*Required action*.
Return every line from the listing where the word "trong" occurs.

*The data*.
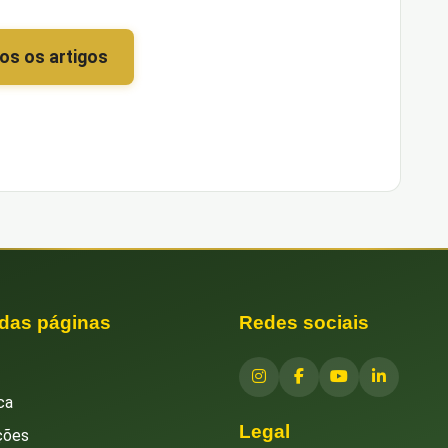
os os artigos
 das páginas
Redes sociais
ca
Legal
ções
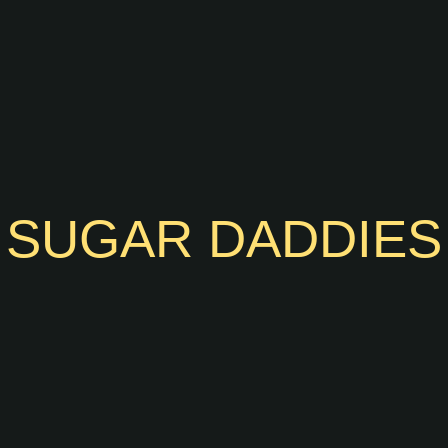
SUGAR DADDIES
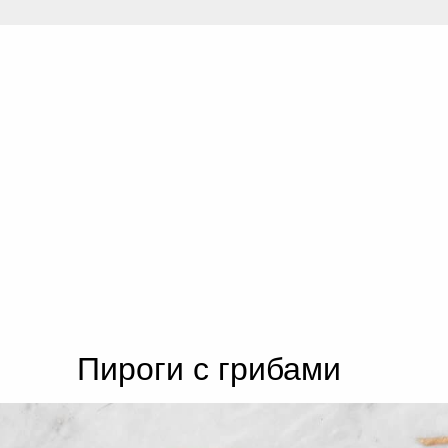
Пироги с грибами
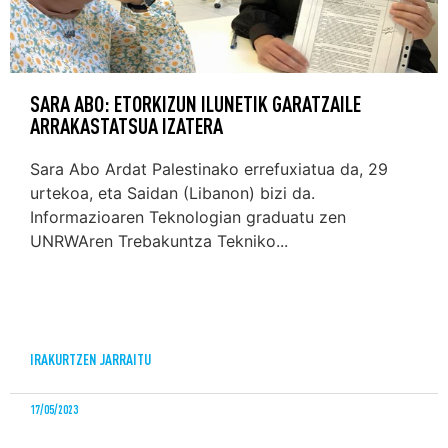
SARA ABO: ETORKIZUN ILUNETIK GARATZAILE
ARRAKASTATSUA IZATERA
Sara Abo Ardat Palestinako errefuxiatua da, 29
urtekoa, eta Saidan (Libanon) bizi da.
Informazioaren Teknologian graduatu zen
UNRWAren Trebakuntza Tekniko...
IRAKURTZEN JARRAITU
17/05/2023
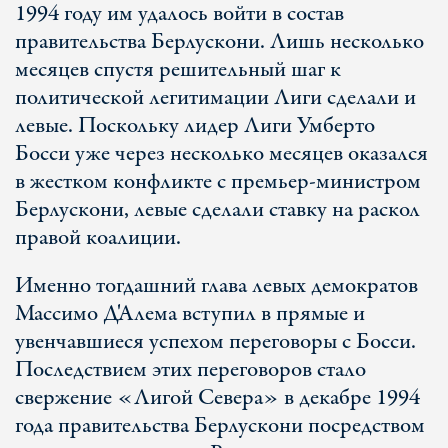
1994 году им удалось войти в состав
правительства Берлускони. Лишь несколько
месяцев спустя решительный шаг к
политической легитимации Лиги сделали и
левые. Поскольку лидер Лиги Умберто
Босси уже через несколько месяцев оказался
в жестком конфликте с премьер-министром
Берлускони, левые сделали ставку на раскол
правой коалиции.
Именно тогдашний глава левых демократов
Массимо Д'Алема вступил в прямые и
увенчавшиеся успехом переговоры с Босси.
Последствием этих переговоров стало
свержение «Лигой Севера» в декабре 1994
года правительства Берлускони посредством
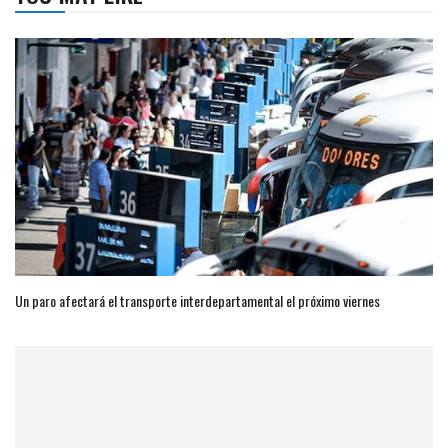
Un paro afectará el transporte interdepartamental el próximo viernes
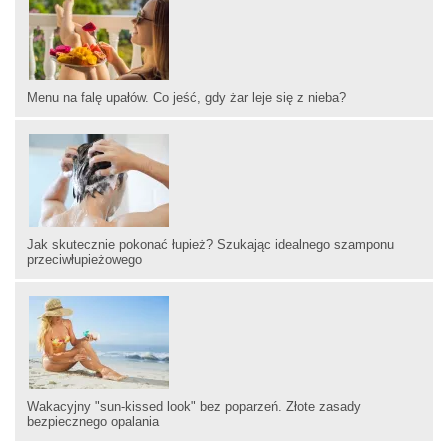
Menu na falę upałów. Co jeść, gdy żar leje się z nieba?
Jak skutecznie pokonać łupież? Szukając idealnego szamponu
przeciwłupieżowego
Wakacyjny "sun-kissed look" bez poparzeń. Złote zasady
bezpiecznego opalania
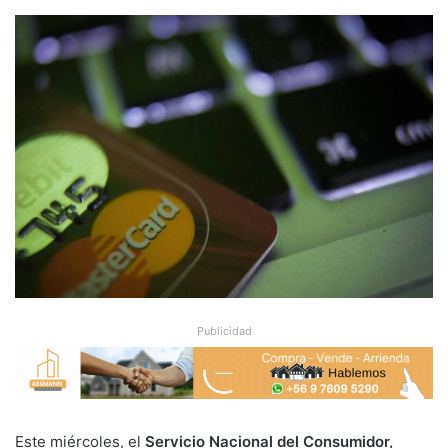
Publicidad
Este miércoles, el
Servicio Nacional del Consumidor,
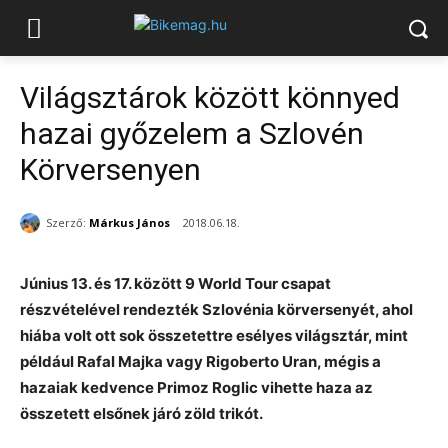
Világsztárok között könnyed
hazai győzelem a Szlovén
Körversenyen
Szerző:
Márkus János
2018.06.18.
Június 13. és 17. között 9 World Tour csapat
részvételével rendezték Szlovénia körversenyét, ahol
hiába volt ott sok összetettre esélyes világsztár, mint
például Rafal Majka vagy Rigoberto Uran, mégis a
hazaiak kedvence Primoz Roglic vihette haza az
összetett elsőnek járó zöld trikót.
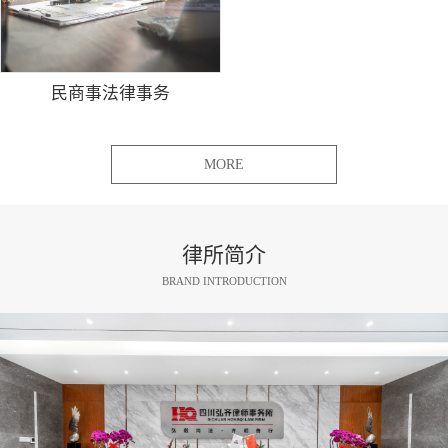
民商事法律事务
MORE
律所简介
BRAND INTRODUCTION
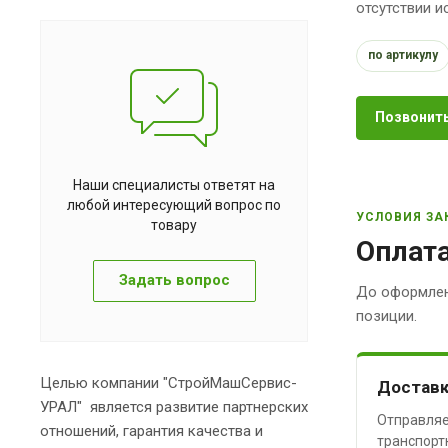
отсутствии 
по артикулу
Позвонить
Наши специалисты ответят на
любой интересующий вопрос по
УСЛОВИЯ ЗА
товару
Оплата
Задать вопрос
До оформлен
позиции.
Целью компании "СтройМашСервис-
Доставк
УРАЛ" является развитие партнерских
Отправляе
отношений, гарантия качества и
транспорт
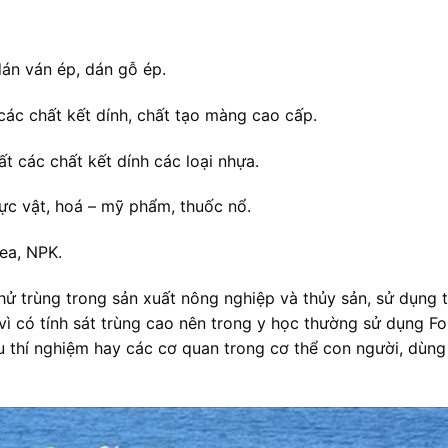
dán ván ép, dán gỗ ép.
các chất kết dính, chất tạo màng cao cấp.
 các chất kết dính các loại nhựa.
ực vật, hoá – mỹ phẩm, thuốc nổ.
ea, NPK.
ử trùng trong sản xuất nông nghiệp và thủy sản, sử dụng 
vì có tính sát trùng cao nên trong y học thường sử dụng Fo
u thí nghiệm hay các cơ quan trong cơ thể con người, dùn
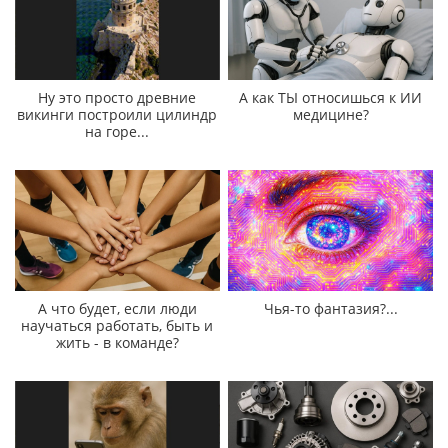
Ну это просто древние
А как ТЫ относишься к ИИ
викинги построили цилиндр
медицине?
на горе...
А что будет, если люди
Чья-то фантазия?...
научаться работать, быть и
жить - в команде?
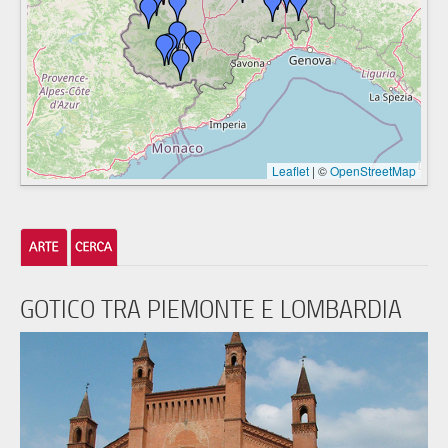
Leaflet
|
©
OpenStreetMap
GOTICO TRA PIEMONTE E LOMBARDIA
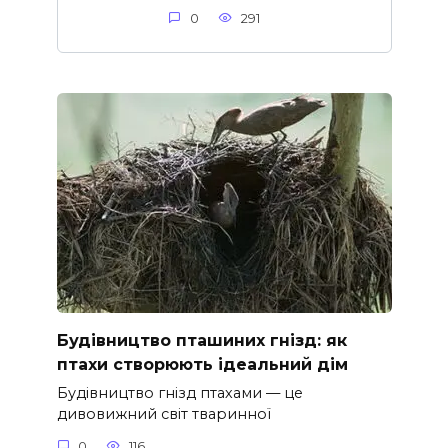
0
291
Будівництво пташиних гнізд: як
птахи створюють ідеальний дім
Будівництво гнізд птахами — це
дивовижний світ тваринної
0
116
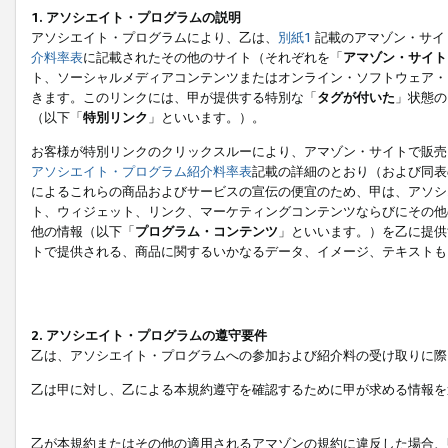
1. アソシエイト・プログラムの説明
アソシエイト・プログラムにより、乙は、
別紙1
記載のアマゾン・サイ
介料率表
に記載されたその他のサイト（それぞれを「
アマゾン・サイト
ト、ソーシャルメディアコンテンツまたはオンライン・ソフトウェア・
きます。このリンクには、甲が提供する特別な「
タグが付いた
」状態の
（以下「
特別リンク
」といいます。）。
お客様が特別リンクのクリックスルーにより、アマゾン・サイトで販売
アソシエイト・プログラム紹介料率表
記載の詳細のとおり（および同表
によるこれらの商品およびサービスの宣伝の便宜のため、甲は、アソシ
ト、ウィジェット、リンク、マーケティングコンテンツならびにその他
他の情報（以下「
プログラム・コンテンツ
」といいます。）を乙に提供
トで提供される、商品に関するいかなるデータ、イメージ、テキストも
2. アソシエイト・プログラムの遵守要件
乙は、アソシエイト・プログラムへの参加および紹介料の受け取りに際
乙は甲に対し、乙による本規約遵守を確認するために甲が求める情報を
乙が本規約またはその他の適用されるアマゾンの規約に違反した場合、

* * *

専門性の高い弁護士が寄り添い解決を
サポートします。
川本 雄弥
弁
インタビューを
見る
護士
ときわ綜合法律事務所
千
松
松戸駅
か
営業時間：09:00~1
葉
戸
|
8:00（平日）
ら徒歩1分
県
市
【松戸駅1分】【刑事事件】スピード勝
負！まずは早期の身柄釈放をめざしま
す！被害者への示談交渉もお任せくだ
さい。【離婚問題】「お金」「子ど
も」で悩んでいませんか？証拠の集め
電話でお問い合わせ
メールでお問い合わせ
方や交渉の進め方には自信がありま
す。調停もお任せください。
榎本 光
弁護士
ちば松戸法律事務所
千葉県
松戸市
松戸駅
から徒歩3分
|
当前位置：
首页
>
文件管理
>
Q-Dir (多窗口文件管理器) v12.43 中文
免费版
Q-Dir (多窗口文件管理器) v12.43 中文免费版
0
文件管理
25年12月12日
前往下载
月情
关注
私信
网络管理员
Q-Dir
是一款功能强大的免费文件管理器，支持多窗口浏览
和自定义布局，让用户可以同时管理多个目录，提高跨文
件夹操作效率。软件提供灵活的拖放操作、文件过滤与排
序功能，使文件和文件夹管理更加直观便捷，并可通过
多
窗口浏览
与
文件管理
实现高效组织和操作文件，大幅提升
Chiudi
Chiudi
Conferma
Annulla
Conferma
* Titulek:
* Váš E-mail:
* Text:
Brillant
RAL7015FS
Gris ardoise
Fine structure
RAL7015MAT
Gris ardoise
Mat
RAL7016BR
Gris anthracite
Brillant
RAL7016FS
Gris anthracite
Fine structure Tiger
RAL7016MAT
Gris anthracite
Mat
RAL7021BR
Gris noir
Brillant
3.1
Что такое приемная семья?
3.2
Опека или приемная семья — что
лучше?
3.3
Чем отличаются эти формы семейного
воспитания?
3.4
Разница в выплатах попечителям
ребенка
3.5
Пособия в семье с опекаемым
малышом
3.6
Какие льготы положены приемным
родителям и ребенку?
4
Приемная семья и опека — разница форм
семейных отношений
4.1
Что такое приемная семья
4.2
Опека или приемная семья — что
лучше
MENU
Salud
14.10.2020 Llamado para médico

==

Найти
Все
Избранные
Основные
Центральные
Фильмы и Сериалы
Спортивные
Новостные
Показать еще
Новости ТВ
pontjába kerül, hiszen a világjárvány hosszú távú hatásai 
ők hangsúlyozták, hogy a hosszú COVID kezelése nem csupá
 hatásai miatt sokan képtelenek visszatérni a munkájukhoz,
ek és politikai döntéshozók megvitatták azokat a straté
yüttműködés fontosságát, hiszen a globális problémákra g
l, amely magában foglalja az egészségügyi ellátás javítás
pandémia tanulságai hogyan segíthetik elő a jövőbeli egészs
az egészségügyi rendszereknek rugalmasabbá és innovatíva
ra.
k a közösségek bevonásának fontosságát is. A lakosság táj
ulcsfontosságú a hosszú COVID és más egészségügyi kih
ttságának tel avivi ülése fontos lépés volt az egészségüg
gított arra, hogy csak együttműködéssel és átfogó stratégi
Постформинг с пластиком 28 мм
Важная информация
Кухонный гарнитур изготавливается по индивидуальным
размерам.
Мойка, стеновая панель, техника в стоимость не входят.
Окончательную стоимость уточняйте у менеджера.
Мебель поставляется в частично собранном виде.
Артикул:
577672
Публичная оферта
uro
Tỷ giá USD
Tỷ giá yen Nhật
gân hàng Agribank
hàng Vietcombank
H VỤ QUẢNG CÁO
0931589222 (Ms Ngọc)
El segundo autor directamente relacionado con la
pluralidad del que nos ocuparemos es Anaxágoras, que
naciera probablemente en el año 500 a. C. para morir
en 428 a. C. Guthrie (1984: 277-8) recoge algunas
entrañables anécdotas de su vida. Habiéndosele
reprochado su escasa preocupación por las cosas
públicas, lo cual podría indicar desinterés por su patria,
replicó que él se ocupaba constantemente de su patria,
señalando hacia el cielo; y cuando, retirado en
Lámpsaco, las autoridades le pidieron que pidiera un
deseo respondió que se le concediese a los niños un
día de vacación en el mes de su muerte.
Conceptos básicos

*Solution for this exercise*.
ử trùng trong sản xuất nông nghiệp và thủy sản, sử dụng 
vì có tính sát trùng cao nên trong y học thường sử dụng Fo
u thí nghiệm hay các cơ quan trong cơ thể con người, dùn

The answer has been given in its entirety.